LLM API pricing glossary
Plain-English definitions of the terms used across the cost calculator and our guides — tokens, context windows, caching, batch pricing and more.
- Token
- The unit LLMs read and write and the unit you are billed in. In English a token is roughly ¾ of a word (about 4 characters). "Hello world" is ~2 tokens.
- Input tokens
- Everything you send to the model in a request: the system prompt, any retrieved context or documents, and the user message. Priced per million tokens, usually cheaper than output.
- Output tokens
- The tokens the model generates in its response. Typically priced two to five times higher than input, so response length is a major cost driver.
- Per-million pricing
- API prices are quoted in USD per 1,000,000 tokens. Cost per request = (input tokens ÷ 1,000,000 × input price) + (output tokens ÷ 1,000,000 × output price).
- Context window
- The maximum number of tokens (input + output) a model can consider at once. Larger windows let you pass more material in a single request, but very long contexts can cost more on tiered models.
- Prompt caching
- Billing repeated prompt prefixes (a long system prompt, a fixed knowledge base) at a steep discount — often one-tenth of the normal input price. Only the repeated, stable part benefits.
- Cached input price
- The reduced per-million price charged for a cache hit on previously processed input tokens. Shown in the calculator as the cached rate.
- Batch API
- A processing tier for non-interactive workloads that trades latency for a discount (commonly 50%).

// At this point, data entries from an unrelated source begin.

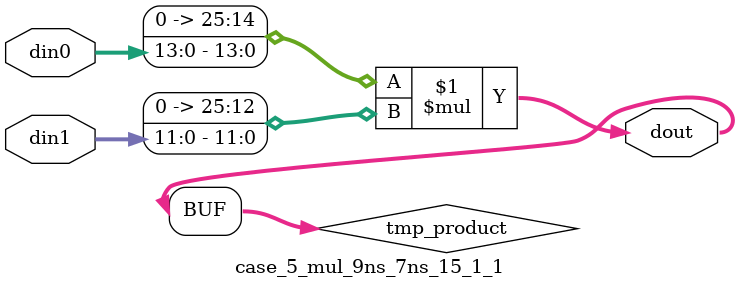
<source format=v>

`timescale 1 ns / 1 ps

 (* use_dsp = "no" *)  module case_5_mul_9ns_7ns_15_1_1(din0, din1, dout);
parameter ID = 1;
parameter NUM_STAGE = 0;
parameter din0_WIDTH = 14;
parameter din1_WIDTH = 12;
parameter dout_WIDTH = 26;

input [din0_WIDTH - 1 : 0] din0; 
input [din1_WIDTH - 1 : 0] din1; 
output [dout_WIDTH - 1 : 0] dout;

wire signed [dout_WIDTH - 1 : 0] tmp_product;
























assign tmp_product = $signed({1'b0, din0}) * $signed({1'b0, din1});











assign dout = tmp_product;





















endmodule

</source>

Requests are submitted in bulk and returned asynchronously.
- Tiered pricing
- Some providers raise the per-token price once a request exceeds a context threshold (e.g. above 200k tokens). The calculator stores these tiers; the headline price is the standard tier.
- Frontier model
- The most capable (and usually most expensive) reasoning models. Best for hard tasks where first-try accuracy reduces total calls.
- Open-weight model
- A model whose weights are publicly released, so it can be run via a hosting provider or self-hosted on your own hardware. Enables full data residency.
- Self-hosting
- Running an open-weight model on your own GPUs. Trades per-token fees for fixed infrastructure and operational cost; cheaper only at high, steady utilisation.
- Exchange rate (FX)
- API prices are set in USD. This site converts them to your chosen currency using daily European Central Bank reference rates, fetched server-side and cached.